Incorrect handling of Unicode keys when creating npz files
cerisola opened this issue · comments
Hi, I am running into issues when using NPZ to create an npz file that uses unicode strings as keys.
Just to be clear, everything works fine when creating the file using Numpy and reading it using NPZ, i.e. this works fine in Python
>>> import numpy as np
>>> np.savez("file.npz", α=1)
>>> D = np.load("file.npz")
>>> print(D["α"])
1
and reading the file in Julia using NPZ also works as expected
julia> using NPZ
julia> D = npzread("file.npz")
Dict{String, Int64} with 1 entry:
"α" => 1
julia> D["α"]
1
However, if I try creating this file from NPZ, while NPZ can read it as expected, it cannot be properly read by Numpy.
Indeed, from the NPZ side:
julia> npzwrite("file.npz", Dict("α" => 1))
julia> D = npzread("file.npz")
Dict{String, Int64} with 1 entry:
"α" => 1
julia> D["α"]
1
everything works fine.
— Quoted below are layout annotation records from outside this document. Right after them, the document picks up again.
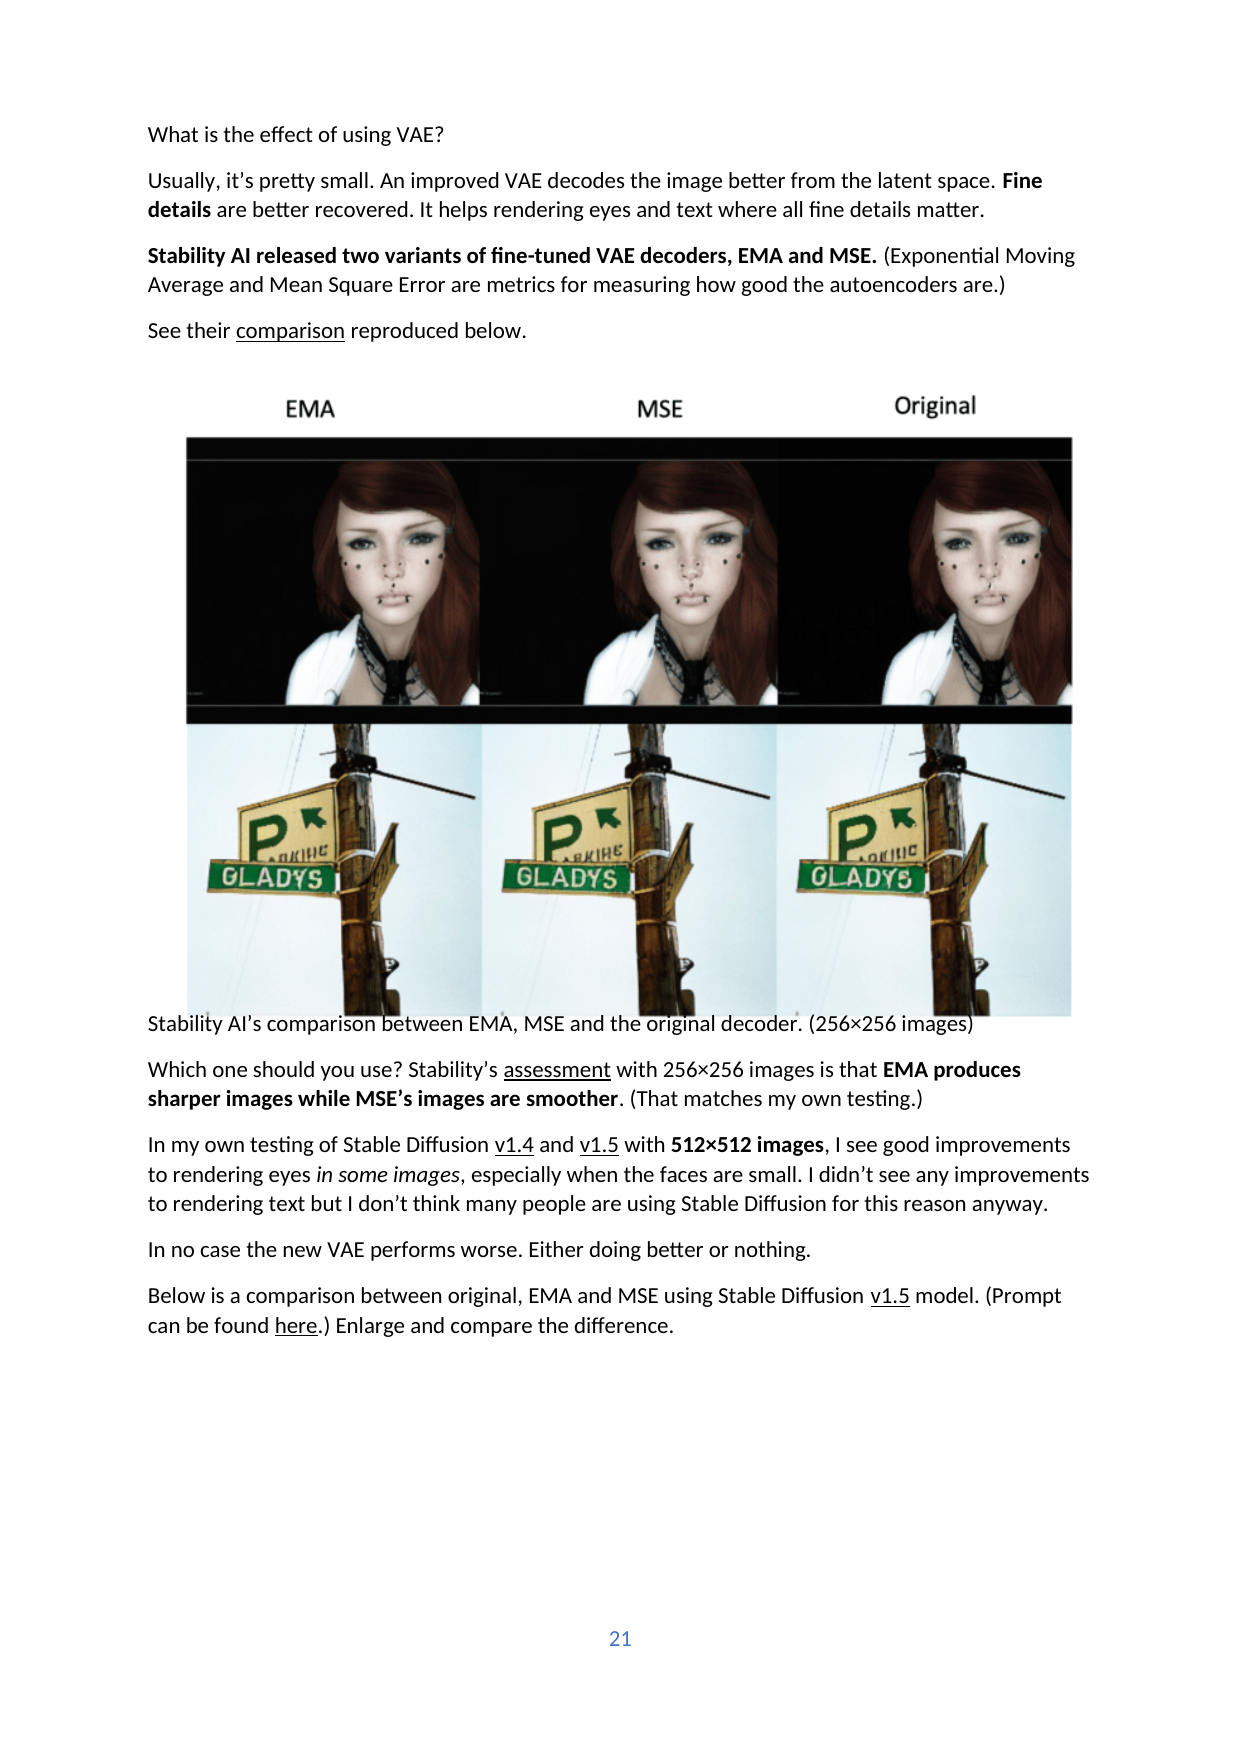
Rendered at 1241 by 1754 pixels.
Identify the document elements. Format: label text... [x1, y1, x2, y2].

text In no case the new VAE performs worse. Either doing better or nothing. [148, 1235, 1093, 1263]
text In my own testing of Stable Diffusion v1.4 and v1.5 with 512×512 images, I see good improvements to rendering eyes in some images, especially when the faces are small. I didn’t see any improvements to rendering text but I don’t think many people are using Stable Diffusion for this reason anyway. [148, 1131, 1093, 1217]
text Stability AI released two variants of fine-tuned VAE decoders, EMA and MSE. (Exponential Moving Average and Mean Square Error are metrics for measuring how good the autoencoders are.) [148, 241, 1093, 299]
text Usually, it’s pretty small. An improved VAE decodes the image better from the latent space. Fine details are better recovered. It helps rendering eyes and text where all fine details matter. [148, 166, 1093, 223]
text What is the effect of using VAE? [148, 120, 1093, 148]
text Stability AI’s comparison between EMA, MSE and the original decoder. (256×256 images) [148, 363, 1093, 385]
text Which one should you use? Stability’s assessment with 256×256 images is that EMA produces sharper images while MSE’s images are smoother. (That matches my own testing.) [148, 1055, 1093, 1113]
text Stability AI’s comparison between EMA, MSE and the original decoder. (256×256 images) [148, 1031, 1093, 1037]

However, when I try opening the file with Numpy, while it does load it, the keys are not what I would expect:
>>> D = np.load("file.npz")
>>> print(D["α"])
---------------------------------------------------------------------------
KeyError Traceback (most recent call last)
<ipython-input-17-7d756a0b03cf> in <module>
----> 1 print(D["α"])
/usr/lib/python3.9/site-packages/numpy/lib/npyio.py in __getitem__(self, key)
258 return self.zip.read(key)
259 else:
--> 260 raise KeyError("%s is not a file in the archive" % key)
261
262
KeyError: 'α is not a file in the archive'
Indeed if I print the keys of the loaded file I get some different unicode string:
>>> list(D.keys())
['╬▒']
After digging into the source of the library to try to find the cause of this issue, I am now pretty sure the problem lies within the ZipFile.jl library that NPZ.jl uses to create the zip file. I have now created an issue for the ZipFile.jl project (see fhs/ZipFile.jl#84) to address this problem.